** Provided information follows **
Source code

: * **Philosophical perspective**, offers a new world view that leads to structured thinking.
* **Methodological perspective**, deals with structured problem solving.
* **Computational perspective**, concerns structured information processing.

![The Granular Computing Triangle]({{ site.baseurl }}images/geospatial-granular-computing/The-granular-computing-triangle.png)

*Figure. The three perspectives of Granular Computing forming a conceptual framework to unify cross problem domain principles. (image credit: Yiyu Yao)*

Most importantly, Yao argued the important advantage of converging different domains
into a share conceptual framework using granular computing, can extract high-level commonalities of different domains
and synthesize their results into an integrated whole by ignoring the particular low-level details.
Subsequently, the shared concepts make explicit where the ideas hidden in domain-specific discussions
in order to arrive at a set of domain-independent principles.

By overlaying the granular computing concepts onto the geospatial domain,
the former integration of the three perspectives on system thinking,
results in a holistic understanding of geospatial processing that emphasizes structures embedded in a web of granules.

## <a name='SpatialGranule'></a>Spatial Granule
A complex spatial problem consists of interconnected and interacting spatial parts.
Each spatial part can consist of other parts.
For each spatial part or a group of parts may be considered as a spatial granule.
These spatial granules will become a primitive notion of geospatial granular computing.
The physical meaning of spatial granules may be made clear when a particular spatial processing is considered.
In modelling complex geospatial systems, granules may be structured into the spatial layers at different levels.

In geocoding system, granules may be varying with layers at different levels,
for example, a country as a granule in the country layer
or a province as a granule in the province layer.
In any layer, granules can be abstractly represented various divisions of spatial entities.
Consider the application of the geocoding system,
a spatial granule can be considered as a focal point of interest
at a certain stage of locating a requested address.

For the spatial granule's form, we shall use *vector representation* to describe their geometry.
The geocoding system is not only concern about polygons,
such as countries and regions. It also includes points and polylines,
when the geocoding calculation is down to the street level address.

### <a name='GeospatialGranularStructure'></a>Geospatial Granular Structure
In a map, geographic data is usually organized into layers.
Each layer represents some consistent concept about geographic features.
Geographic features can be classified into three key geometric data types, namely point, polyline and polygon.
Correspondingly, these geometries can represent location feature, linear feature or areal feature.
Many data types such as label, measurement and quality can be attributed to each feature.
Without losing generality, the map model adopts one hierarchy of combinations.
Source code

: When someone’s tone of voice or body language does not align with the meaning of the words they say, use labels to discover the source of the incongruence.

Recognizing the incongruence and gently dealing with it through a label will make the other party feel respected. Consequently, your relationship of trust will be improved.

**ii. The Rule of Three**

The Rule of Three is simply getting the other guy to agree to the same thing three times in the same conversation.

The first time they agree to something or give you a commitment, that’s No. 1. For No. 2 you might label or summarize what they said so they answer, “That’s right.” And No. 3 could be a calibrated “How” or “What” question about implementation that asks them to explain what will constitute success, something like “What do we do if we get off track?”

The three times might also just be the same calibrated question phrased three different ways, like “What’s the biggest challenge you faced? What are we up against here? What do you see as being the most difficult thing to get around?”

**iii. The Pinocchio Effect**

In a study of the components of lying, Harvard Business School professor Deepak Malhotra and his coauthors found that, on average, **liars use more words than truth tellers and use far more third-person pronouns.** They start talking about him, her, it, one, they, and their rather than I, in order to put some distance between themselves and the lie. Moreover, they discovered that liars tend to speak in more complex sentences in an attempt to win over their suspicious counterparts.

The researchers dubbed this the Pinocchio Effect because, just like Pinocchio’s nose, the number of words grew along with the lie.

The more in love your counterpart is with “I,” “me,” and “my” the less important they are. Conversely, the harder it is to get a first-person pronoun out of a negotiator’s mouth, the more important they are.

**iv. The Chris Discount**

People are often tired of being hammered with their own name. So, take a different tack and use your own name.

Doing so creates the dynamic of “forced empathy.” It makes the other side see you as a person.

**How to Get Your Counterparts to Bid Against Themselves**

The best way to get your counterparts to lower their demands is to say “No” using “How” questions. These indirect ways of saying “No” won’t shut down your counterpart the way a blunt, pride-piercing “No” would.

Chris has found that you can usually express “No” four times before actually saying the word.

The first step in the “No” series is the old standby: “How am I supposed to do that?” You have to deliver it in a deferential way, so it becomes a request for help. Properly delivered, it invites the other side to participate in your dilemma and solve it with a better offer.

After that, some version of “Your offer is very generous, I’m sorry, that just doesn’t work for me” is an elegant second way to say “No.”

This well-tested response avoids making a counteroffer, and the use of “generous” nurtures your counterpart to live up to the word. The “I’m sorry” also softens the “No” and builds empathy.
** End of Provided information **
» **About this exercise**
Could you edit all of the lines above so that "deferential" reads "respectful" and nothing else changes?

» **The completed task**
Source code

: * **Philosophical perspective**, offers a new world view that leads to structured thinking.
* **Methodological perspective**, deals with structured problem solving.
* **Computational perspective**, concerns structured information processing.

![The Granular Computing Triangle]({{ site.baseurl }}images/geospatial-granular-computing/The-granular-computing-triangle.png)

*Figure. The three perspectives of Granular Computing forming a conceptual framework to unify cross problem domain principles. (image credit: Yiyu Yao)*

Most importantly, Yao argued the important advantage of converging different domains
into a share conceptual framework using granular computing, can extract high-level commonalities of different domains
and synthesize their results into an integrated whole by ignoring the particular low-level details.
Subsequently, the shared concepts make explicit where the ideas hidden in domain-specific discussions
in order to arrive at a set of domain-independent principles.

By overlaying the granular computing concepts onto the geospatial domain,
the former integration of the three perspectives on system thinking,
results in a holistic understanding of geospatial processing that emphasizes structures embedded in a web of granules.

## <a name='SpatialGranule'></a>Spatial Granule
A complex spatial problem consists of interconnected and interacting spatial parts.
Each spatial part can consist of other parts.
For each spatial part or a group of parts may be considered as a spatial granule.
These spatial granules will become a primitive notion of geospatial granular computing.
The physical meaning of spatial granules may be made clear when a particular spatial processing is considered.
In modelling complex geospatial systems, granules may be structured into the spatial layers at different levels.

In geocoding system, granules may be varying with layers at different levels,
for example, a country as a granule in the country layer
or a province as a granule in the province layer.
In any layer, granules can be abstractly represented various divisions of spatial entities.
Consider the application of the geocoding system,
a spatial granule can be considered as a focal point of interest
at a certain stage of locating a requested address.

For the spatial granule's form, we shall use *vector representation* to describe their geometry.
The geocoding system is not only concern about polygons,
such as countries and regions. It also includes points and polylines,
when the geocoding calculation is down to the street level address.

### <a name='GeospatialGranularStructure'></a>Geospatial Granular Structure
In a map, geographic data is usually organized into layers.
Each layer represents some consistent concept about geographic features.
Geographic features can be classified into three key geometric data types, namely point, polyline and polygon.
Correspondingly, these geometries can represent location feature, linear feature or areal feature.
Many data types such as label, measurement and quality can be attributed to each feature.
Without losing generality, the map model adopts one hierarchy of combinations.
Source code

: When someone’s tone of voice or body language does not align with the meaning of the words they say, use labels to discover the source of the incongruence.

Recognizing the incongruence and gently dealing with it through a label will make the other party feel respected. Consequently, your relationship of trust will be improved.

**ii. The Rule of Three**

The Rule of Three is simply getting the other guy to agree to the same thing three times in the same conversation.

The first time they agree to something or give you a commitment, that’s No. 1. For No. 2 you might label or summarize what they said so they answer, “That’s right.” And No. 3 could be a calibrated “How” or “What” question about implementation that asks them to explain what will constitute success, something like “What do we do if we get off track?”

The three times might also just be the same calibrated question phrased three different ways, like “What’s the biggest challenge you faced? What are we up against here? What do you see as being the most difficult thing to get around?”

**iii. The Pinocchio Effect**

In a study of the components of lying, Harvard Business School professor Deepak Malhotra and his coauthors found that, on average, **liars use more words than truth tellers and use far more third-person pronouns.** They start talking about him, her, it, one, they, and their rather than I, in order to put some distance between themselves and the lie. Moreover, they discovered that liars tend to speak in more complex sentences in an attempt to win over their suspicious counterparts.

The researchers dubbed this the Pinocchio Effect because, just like Pinocchio’s nose, the number of words grew along with the lie.

The more in love your counterpart is with “I,” “me,” and “my” the less important they are. Conversely, the harder it is to get a first-person pronoun out of a negotiator’s mouth, the more important they are.

**iv. The Chris Discount**

People are often tired of being hammered with their own name. So, take a different tack and use your own name.

Doing so creates the dynamic of “forced empathy.” It makes the other side see you as a person.

**How to Get Your Counterparts to Bid Against Themselves**

The best way to get your counterparts to lower their demands is to say “No” using “How” questions. These indirect ways of saying “No” won’t shut down your counterpart the way a blunt, pride-piercing “No” would.

Chris has found that you can usually express “No” four times before actually saying the word.

The first step in the “No” series is the old standby: “How am I supposed to do that?” You have to deliver it in a respectful way, so it becomes a request for help. Properly delivered, it invites the other side to participate in your dilemma and solve it with a better offer.

After that, some version of “Your offer is very generous, I’m sorry, that just doesn’t work for me” is an elegant second way to say “No.”

This well-tested response avoids making a counteroffer, and the use of “generous” nurtures your counterpart to live up to the word. The “I’m sorry” also softens the “No” and builds empathy.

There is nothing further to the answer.